Set down again, word for word, the rows from the line that contains "Around what value" through the end of the rows, both ends included. Leave the pictures out of your answer.
[Opening Material to process section]
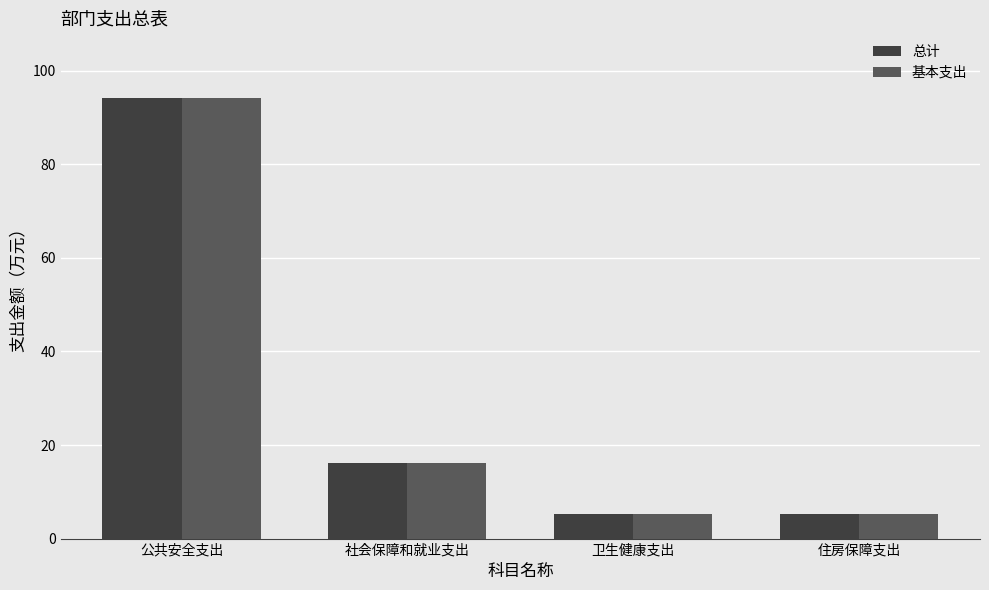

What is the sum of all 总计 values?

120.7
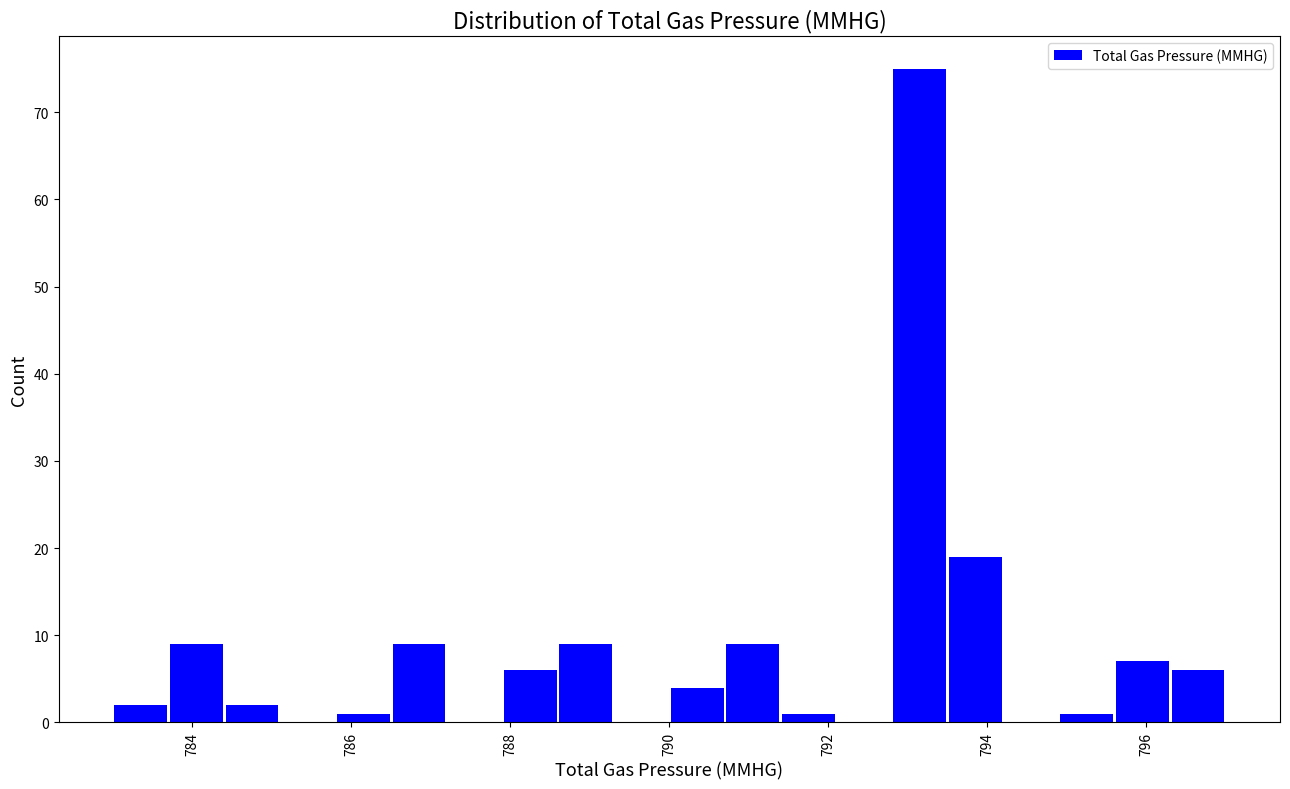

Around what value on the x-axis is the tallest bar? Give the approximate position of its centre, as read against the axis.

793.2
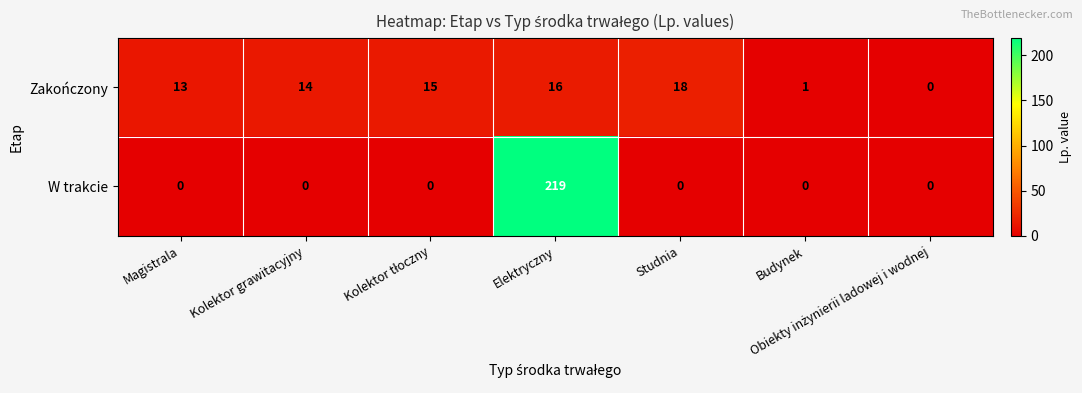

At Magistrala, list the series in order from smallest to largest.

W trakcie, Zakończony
[Closing Material to process section]
Output for this exercise
Around what value on the x-axis is the tallest bar? Give the approximate position of its centre, as read against the axis.

793.2

At Magistrala, list the series in order from smallest to largest.

W trakcie, Zakończony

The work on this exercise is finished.